The input:
★ ★ ★ ★ ★ ★ ★
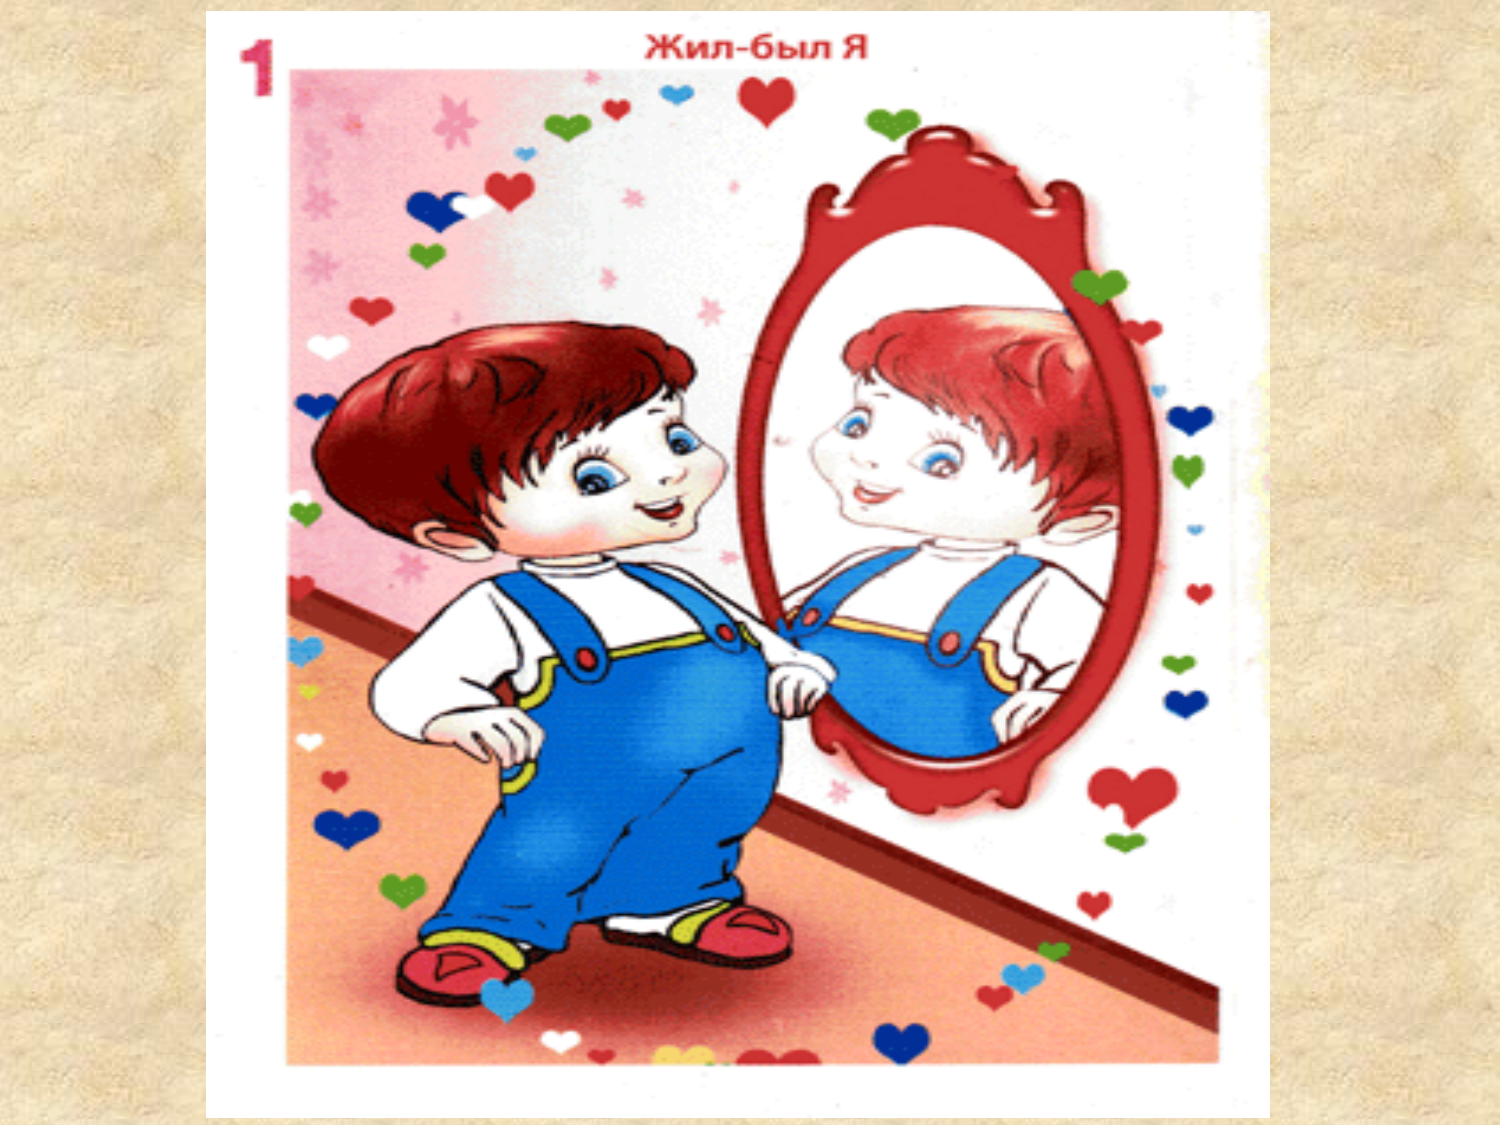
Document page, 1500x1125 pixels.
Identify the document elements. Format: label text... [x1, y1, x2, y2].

picture [0, 0, 1500, 1125]
text_box » [274, 0, 1235, 8]
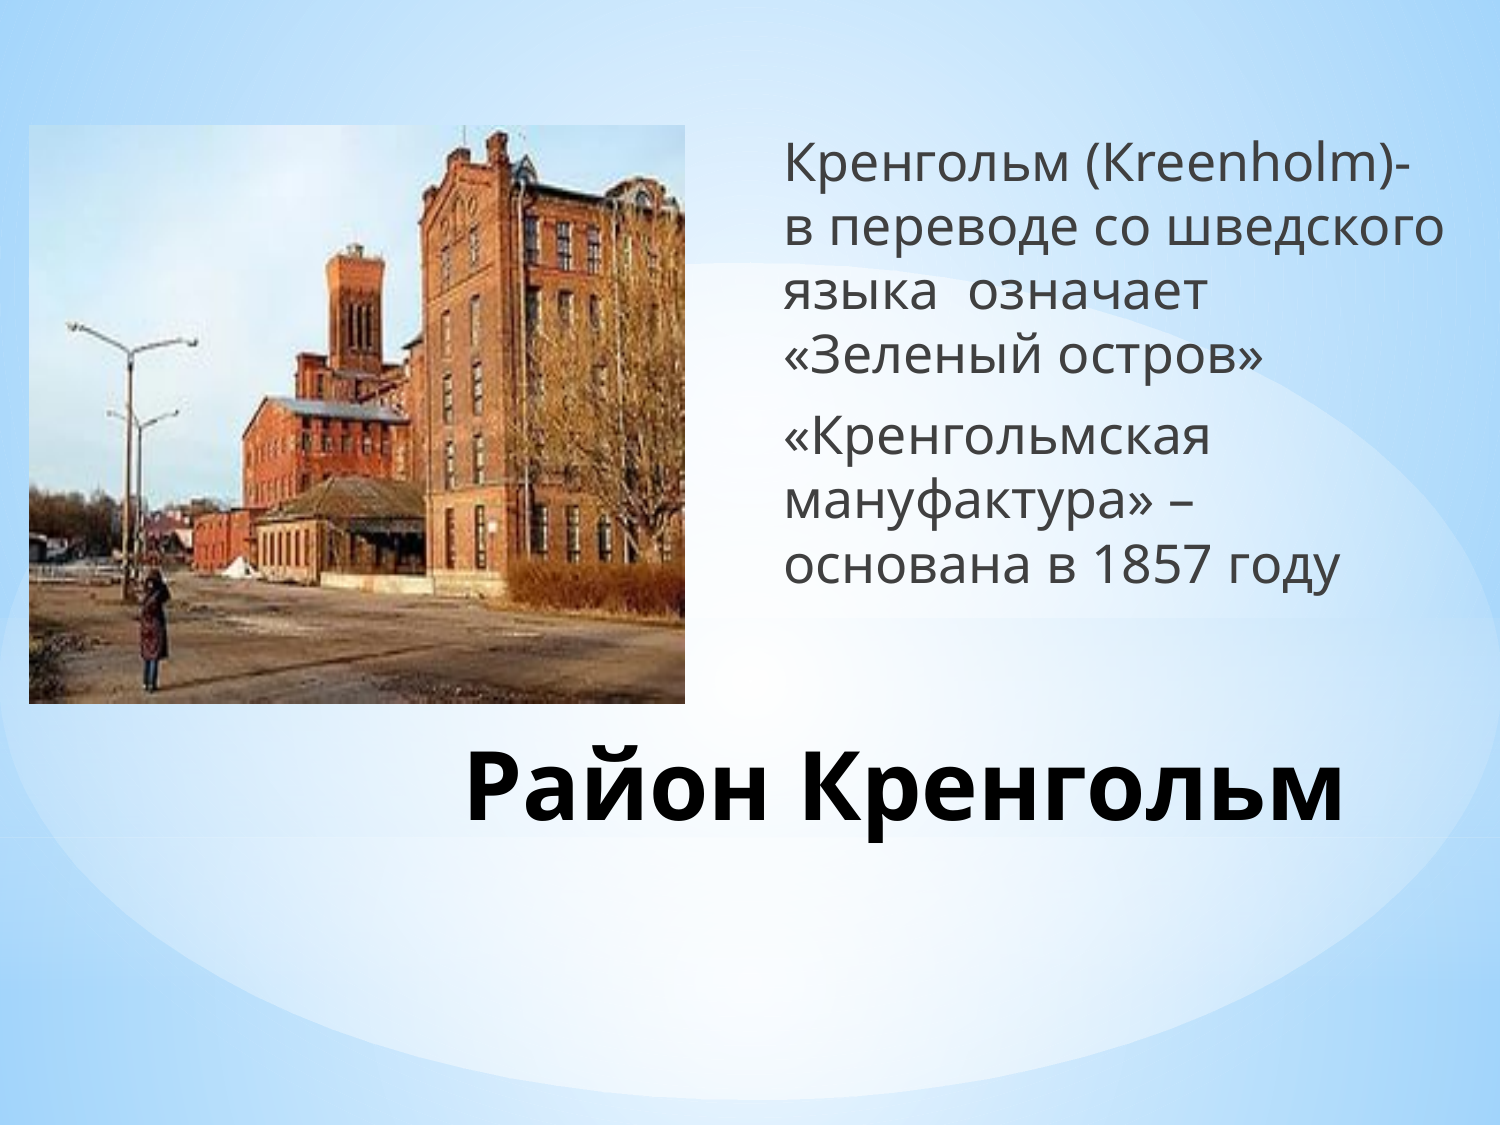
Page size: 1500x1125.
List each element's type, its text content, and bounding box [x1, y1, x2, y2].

list Кренгольм (Кreenholm)- в переводе со шведского языка означает «Зеленый остров» «Кренгольмская мануфактура» – основана в 1857 году [761, 120, 1471, 690]
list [29, 125, 685, 704]
title Район Кренгольм [294, 717, 1363, 905]
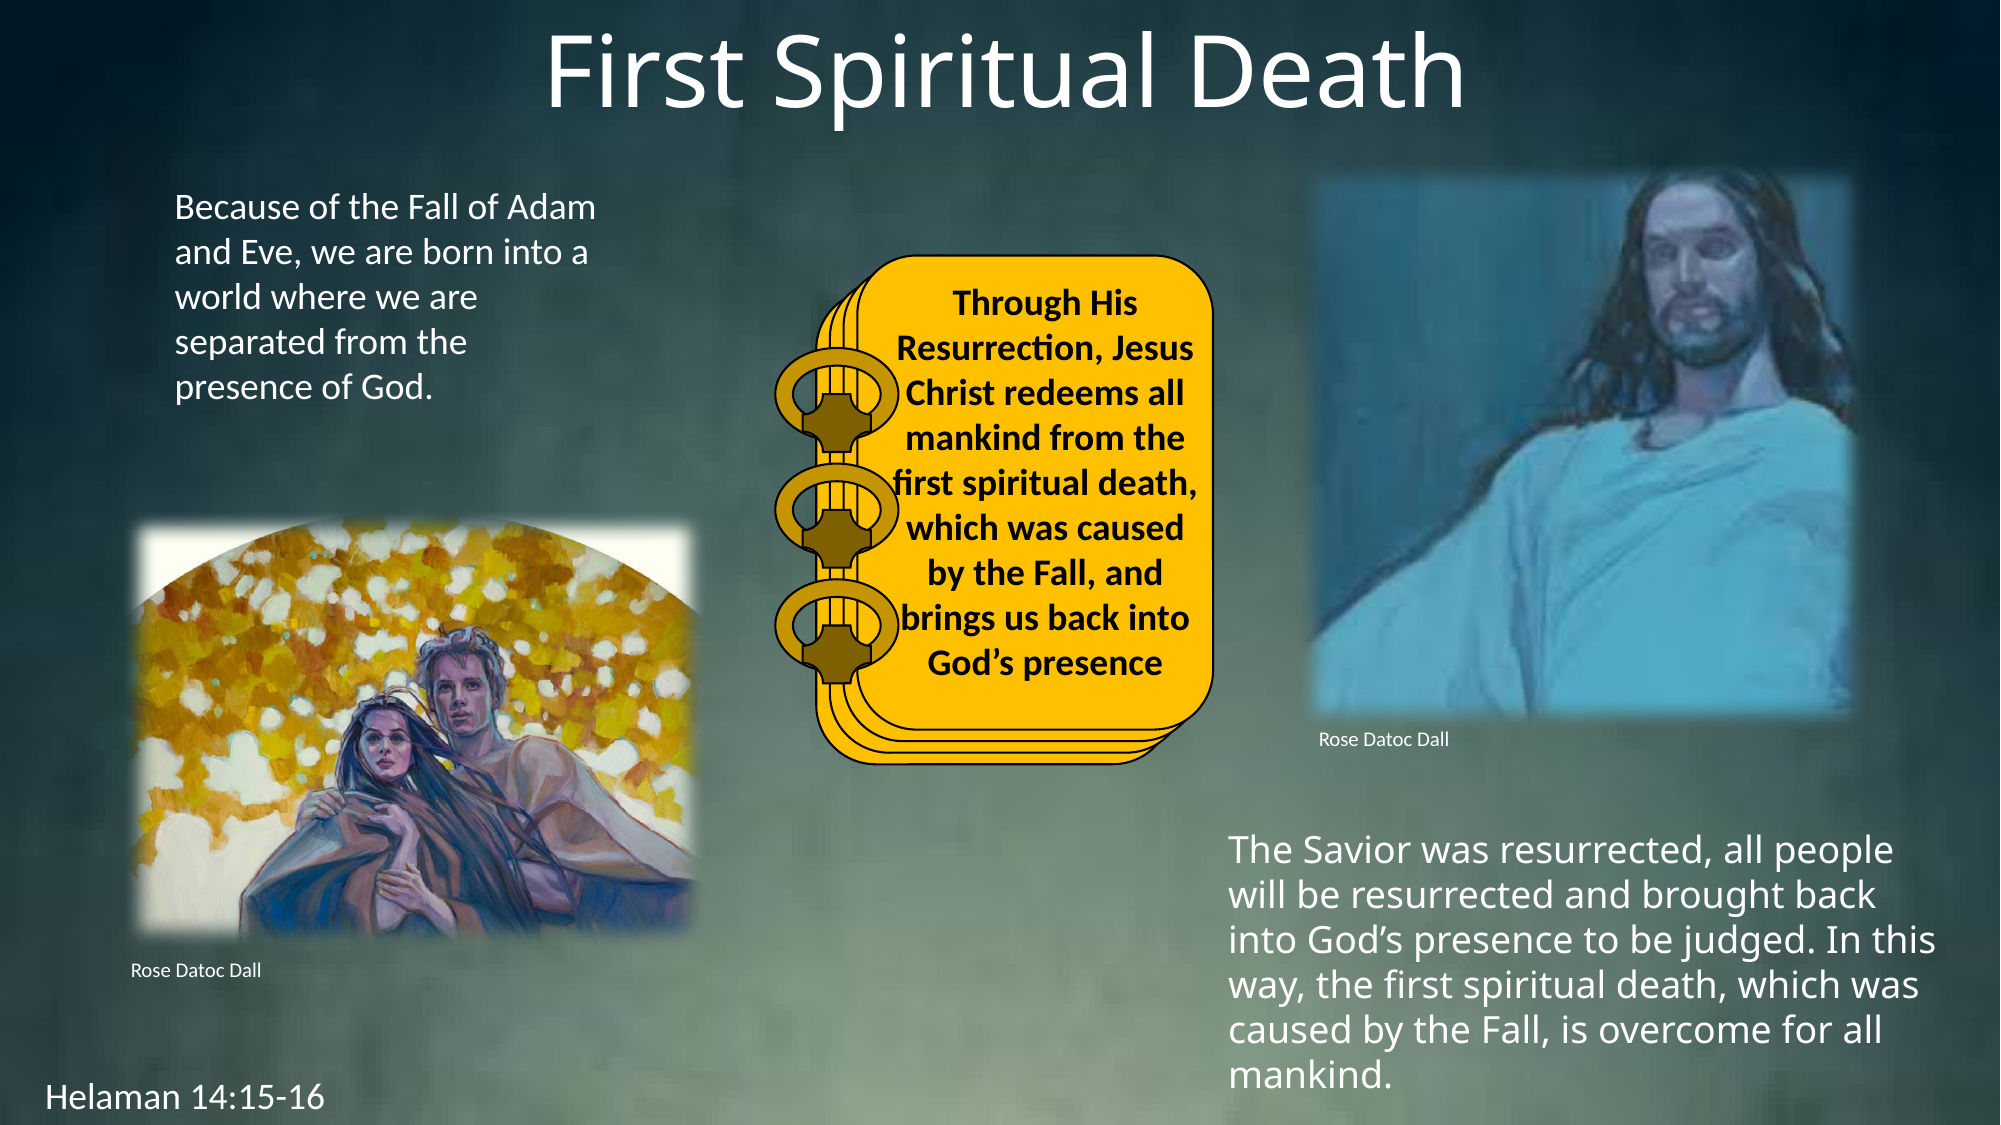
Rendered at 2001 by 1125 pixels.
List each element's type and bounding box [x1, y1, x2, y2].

picture [0, 0, 2000, 1125]
text_box [116, 509, 707, 991]
text_box [775, 255, 1217, 954]
text_box [1296, 159, 1868, 759]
★ ★ ★ ★ ★ ★ ★
What you have to do: Restate exactly, and only, every line from the one that contains "Rendered at 2001 by 1125 pixels." through the last line of the records.

Task response:
Rendered at 2001 by 1125 pixels.
List each element's type and bounding box [x1, y1, x2, y2].

picture [0, 0, 2000, 1125]
text_box [116, 509, 707, 991]
text_box [775, 255, 1217, 954]
text_box [1296, 159, 1868, 759]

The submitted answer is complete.